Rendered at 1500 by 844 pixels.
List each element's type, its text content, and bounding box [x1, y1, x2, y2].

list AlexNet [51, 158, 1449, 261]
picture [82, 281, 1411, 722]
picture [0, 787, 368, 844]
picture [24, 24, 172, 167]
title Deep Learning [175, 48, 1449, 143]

== WHAT IS NEEDED ==
Copy every record precisely, omitting nothing.

== REPLY ==
Rendered at 1500 by 844 pixels.
List each element's type, its text content, and bounding box [x1, y1, x2, y2].

list AlexNet [51, 158, 1449, 261]
picture [82, 281, 1411, 722]
picture [0, 787, 368, 844]
picture [24, 24, 172, 167]
title Deep Learning [175, 48, 1449, 143]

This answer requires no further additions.